> [INSTRUCTIONS FOR THE TASK] Repeat the data that follows in full. Do not include the pictures.

> [RECORD EXTRACTS]

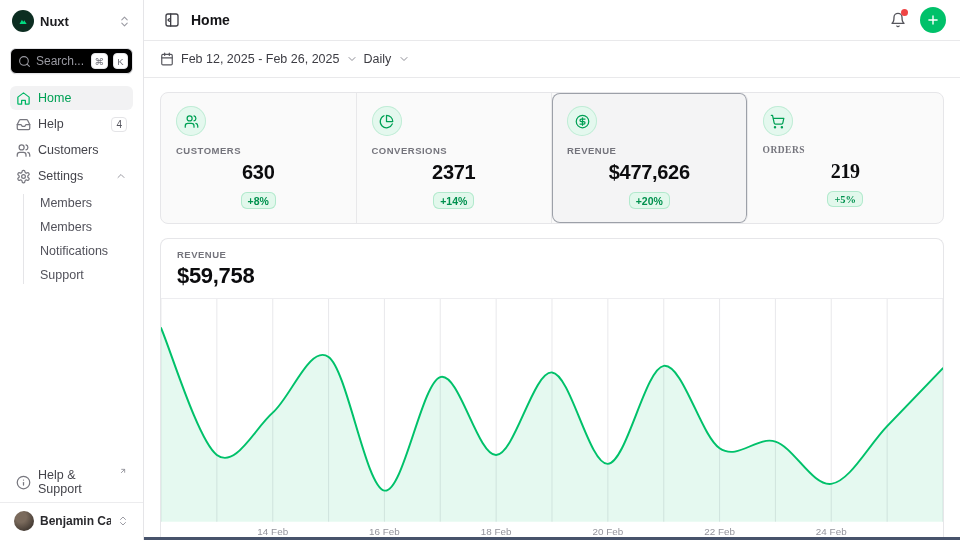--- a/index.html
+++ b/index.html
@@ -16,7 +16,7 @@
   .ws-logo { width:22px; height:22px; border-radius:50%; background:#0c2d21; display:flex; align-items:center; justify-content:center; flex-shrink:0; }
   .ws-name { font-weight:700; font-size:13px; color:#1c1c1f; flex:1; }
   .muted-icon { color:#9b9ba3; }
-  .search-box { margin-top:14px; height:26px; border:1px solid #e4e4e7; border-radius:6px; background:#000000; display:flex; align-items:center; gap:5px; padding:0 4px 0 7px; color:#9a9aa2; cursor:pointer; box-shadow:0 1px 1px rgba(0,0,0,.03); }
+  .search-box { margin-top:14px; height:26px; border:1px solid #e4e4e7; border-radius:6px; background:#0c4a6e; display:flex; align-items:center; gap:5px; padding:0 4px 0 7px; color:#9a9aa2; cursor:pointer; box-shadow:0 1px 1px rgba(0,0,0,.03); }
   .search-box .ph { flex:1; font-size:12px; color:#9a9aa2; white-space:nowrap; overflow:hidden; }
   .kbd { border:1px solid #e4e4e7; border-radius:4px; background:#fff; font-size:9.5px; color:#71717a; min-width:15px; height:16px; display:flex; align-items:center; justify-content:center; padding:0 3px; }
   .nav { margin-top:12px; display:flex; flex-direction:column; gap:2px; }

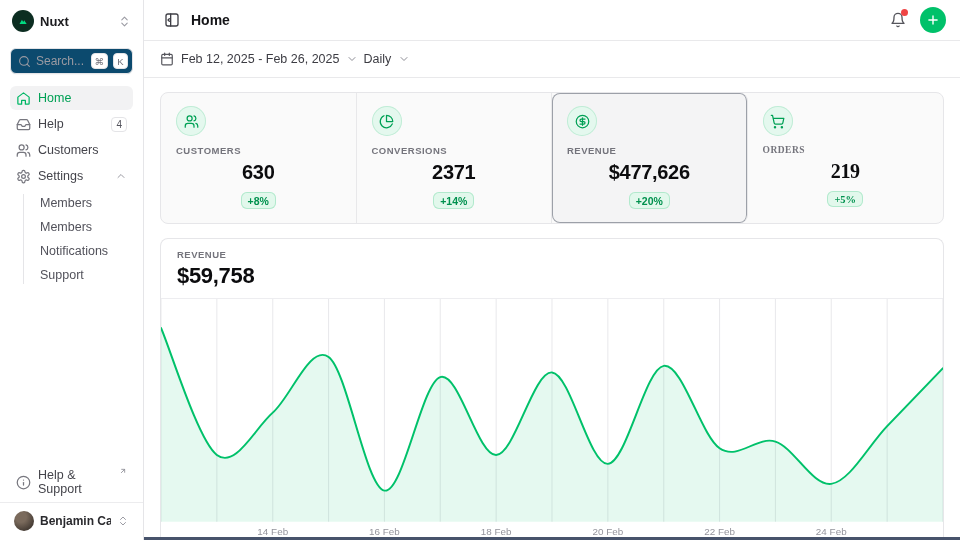--- a/index.html
+++ b/index.html
@@ -44,7 +44,7 @@
   .icon-btn { position:relative; color:#55555c; display:flex; align-items:center; justify-content:center; width:26px; height:26px; cursor:pointer; }
   .dot { position:absolute; top:2px; right:3px; width:7px; height:7px; border-radius:50%; }
   .fab { width:26px; height:26px; border-radius:50%; border:none; display:flex; align-items:center; justify-content:center; color:#fff; cursor:pointer; }
-  .toolbar { height:37px; border-bottom:1px solid #e9e9eb; display:flex; gap:5px; padding:0 16px; flex-shrink:0; }
+  .toolbar { height:37px; border-bottom:1px solid #e9e9eb; display:flex; gap:18px; padding:0 16px; flex-shrink:0; }
   .tb-btn { display:flex; align-items:center; gap:7px; color:#3c3c43; font-weight:500; font-size:12.5px; cursor:pointer; background:none; border:none; font-family:inherit; }
   .tb-btn .chev { color:#8e8e96; }
 

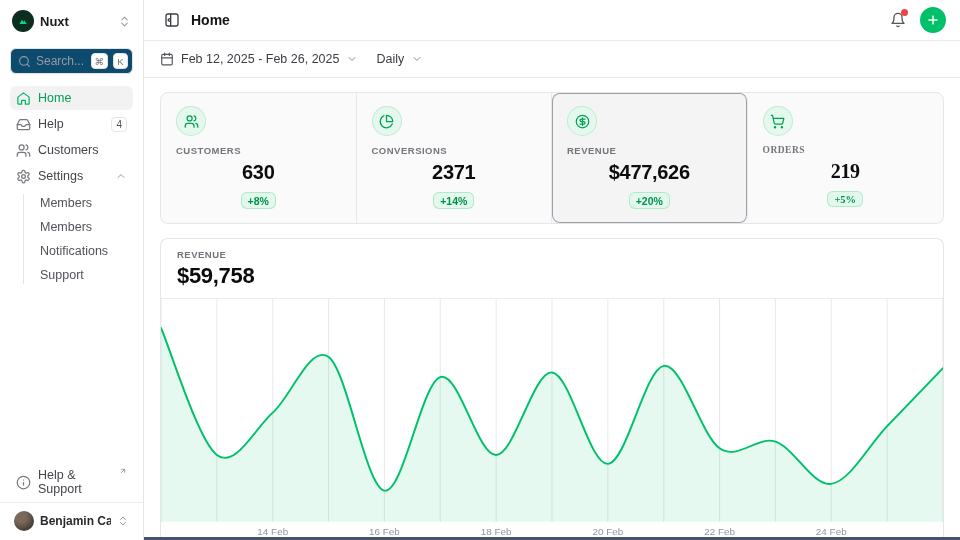--- a/index.html
+++ b/index.html
@@ -53,7 +53,7 @@
   
   .stats { display:grid; grid-template-columns:repeat(4,1fr); border:1px solid #e6e6e9; border-radius:8px; background:#fafafa; overflow:hidden; flex-shrink:0; }
   .stat-card { padding:13px 15px 14px; border-right:1px solid #e8e8ea; cursor:pointer; }
-  .stat-card:last-child { border-right:none;font-family:Liberation Serif, serif; }
+  .stat-card:last-child { border-right:none; }
   .stat-card.selected { background:#f4f4f5; box-shadow:inset 0 0 0 1px #9ca0a8; border-radius:8px; }
   .stat-ic { width:30px; height:30px; border-radius:50%; background:#e4f8ee; box-shadow:inset 0 0 0 1px #c0ecd6; color:#00a155; display:flex; align-items:center; justify-content:center; margin-bottom:9px; }
   .stat-label { font-size:9.5px; font-weight:600; letter-spacing:.5px; color:#74747c; text-transform:uppercase; margin-bottom:5px; }

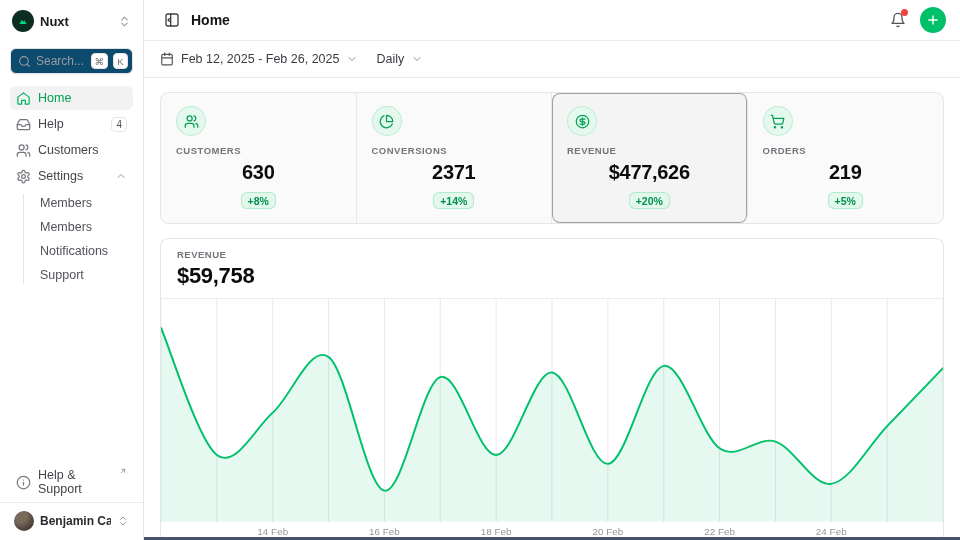--- a/index.html
+++ b/index.html
@@ -260,7 +260,7 @@
           </span>
         <div class="stat-label">CONVERSIONS</div>
         <div class="stat-value-row">
-          <span class="stat-value">2371</span>
+          <span class="stat-value">1123</span>
           <span class="delta-badge">+14%</span>
         </div>
       </div>

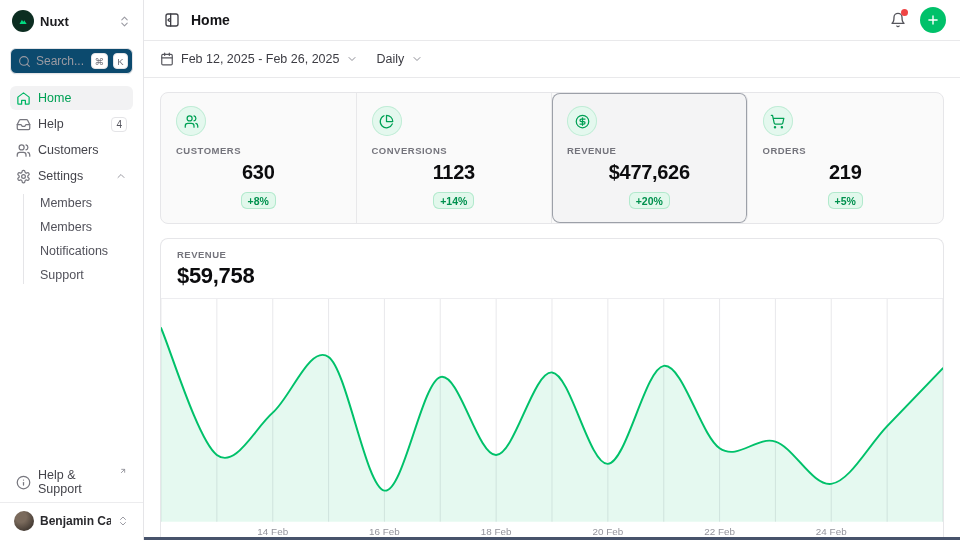--- a/index.html
+++ b/index.html
@@ -297,7 +297,7 @@
     <section class="chart-card">
       <div class="chart-head">
         <div class="chart-label">REVENUE</div>
-        <div class="chart-value">$59,758</div>
+        <div class="chart-value">$39,098</div>
       </div>
       <div class="chart-body">
         <svg id="rev-chart" viewBox="0 0 790 265" preserveAspectRatio="none">

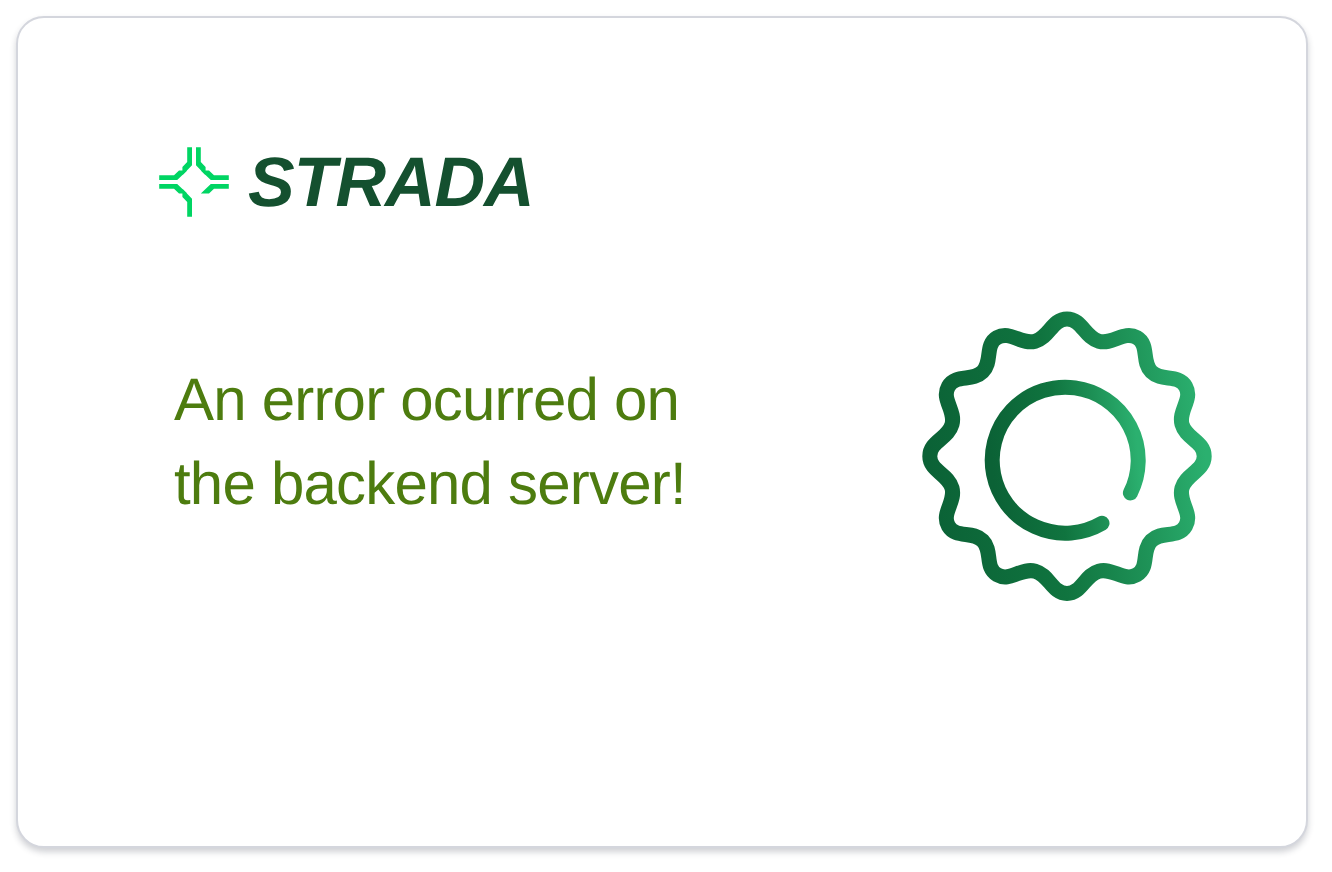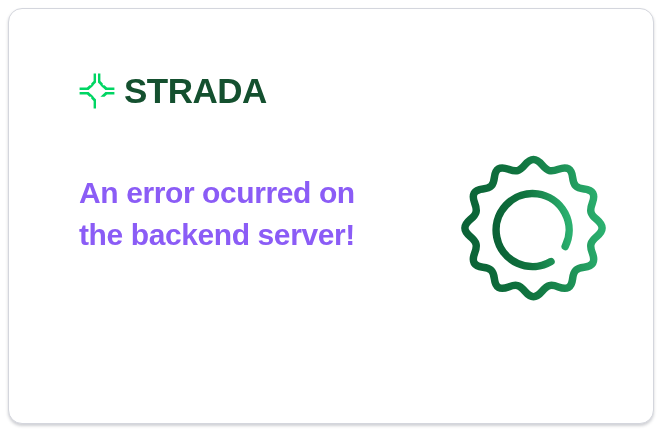--- a/index.html
+++ b/index.html
@@ -36,8 +36,9 @@
     left: 70px;
     top: 64px;
     display: flex;
-    align-items: flex-start;
+    align-items: flex-end;
     gap: 9px;
+    font-style: italic;
   }
   .brand-mark {
     width: 36px;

> [TASK SOLUTION]
--- a/index.html
+++ b/index.html
@@ -16,7 +16,7 @@
   .ws-logo { width:22px; height:22px; border-radius:50%; background:#0c2d21; display:flex; align-items:center; justify-content:center; flex-shrink:0; }
   .ws-name { font-weight:700; font-size:13px; color:#1c1c1f; flex:1; }
   .muted-icon { color:#9b9ba3; }
-  .search-box { margin-top:14px; height:26px; border:1px solid #e4e4e7; border-radius:6px; background:#000000; display:flex; align-items:center; gap:5px; padding:0 4px 0 7px; color:#9a9aa2; cursor:pointer; box-shadow:0 1px 1px rgba(0,0,0,.03); }
+  .search-box { margin-top:14px; height:26px; border:1px solid #e4e4e7; border-radius:6px; background:#0c4a6e; display:flex; align-items:center; gap:5px; padding:0 4px 0 7px; color:#9a9aa2; cursor:pointer; box-shadow:0 1px 1px rgba(0,0,0,.03); }
   .search-box .ph { flex:1; font-size:12px; color:#9a9aa2; white-space:nowrap; overflow:hidden; }
   .kbd { border:1px solid #e4e4e7; border-radius:4px; background:#fff; font-size:9.5px; color:#71717a; min-width:15px; height:16px; display:flex; align-items:center; justify-content:center; padding:0 3px; }
   .nav { margin-top:12px; display:flex; flex-direction:column; gap:2px; }

--- a/index.html
+++ b/index.html
@@ -44,7 +44,7 @@
   .icon-btn { position:relative; color:#55555c; display:flex; align-items:center; justify-content:center; width:26px; height:26px; cursor:pointer; }
   .dot { position:absolute; top:2px; right:3px; width:7px; height:7px; border-radius:50%; }
   .fab { width:26px; height:26px; border-radius:50%; border:none; display:flex; align-items:center; justify-content:center; color:#fff; cursor:pointer; }
-  .toolbar { height:37px; border-bottom:1px solid #e9e9eb; display:flex; gap:5px; padding:0 16px; flex-shrink:0; }
+  .toolbar { height:37px; border-bottom:1px solid #e9e9eb; display:flex; gap:18px; padding:0 16px; flex-shrink:0; }
   .tb-btn { display:flex; align-items:center; gap:7px; color:#3c3c43; font-weight:500; font-size:12.5px; cursor:pointer; background:none; border:none; font-family:inherit; }
   .tb-btn .chev { color:#8e8e96; }
 

--- a/index.html
+++ b/index.html
@@ -53,7 +53,7 @@
   
   .stats { display:grid; grid-template-columns:repeat(4,1fr); border:1px solid #e6e6e9; border-radius:8px; background:#fafafa; overflow:hidden; flex-shrink:0; }
   .stat-card { padding:13px 15px 14px; border-right:1px solid #e8e8ea; cursor:pointer; }
-  .stat-card:last-child { border-right:none;font-family:Liberation Serif, serif; }
+  .stat-card:last-child { border-right:none; }
   .stat-card.selected { background:#f4f4f5; box-shadow:inset 0 0 0 1px #9ca0a8; border-radius:8px; }
   .stat-ic { width:30px; height:30px; border-radius:50%; background:#e4f8ee; box-shadow:inset 0 0 0 1px #c0ecd6; color:#00a155; display:flex; align-items:center; justify-content:center; margin-bottom:9px; }
   .stat-label { font-size:9.5px; font-weight:600; letter-spacing:.5px; color:#74747c; text-transform:uppercase; margin-bottom:5px; }

--- a/index.html
+++ b/index.html
@@ -260,7 +260,7 @@
           </span>
         <div class="stat-label">CONVERSIONS</div>
         <div class="stat-value-row">
-          <span class="stat-value">2371</span>
+          <span class="stat-value">1123</span>
           <span class="delta-badge">+14%</span>
         </div>
       </div>

--- a/index.html
+++ b/index.html
@@ -297,7 +297,7 @@
     <section class="chart-card">
       <div class="chart-head">
         <div class="chart-label">REVENUE</div>
-        <div class="chart-value">$59,758</div>
+        <div class="chart-value">$39,098</div>
       </div>
       <div class="chart-body">
         <svg id="rev-chart" viewBox="0 0 790 265" preserveAspectRatio="none">

--- a/index.html
+++ b/index.html
@@ -36,8 +36,9 @@
     left: 70px;
     top: 64px;
     display: flex;
-    align-items: flex-start;
+    align-items: flex-end;
     gap: 9px;
+    font-style: italic;
   }
   .brand-mark {
     width: 36px;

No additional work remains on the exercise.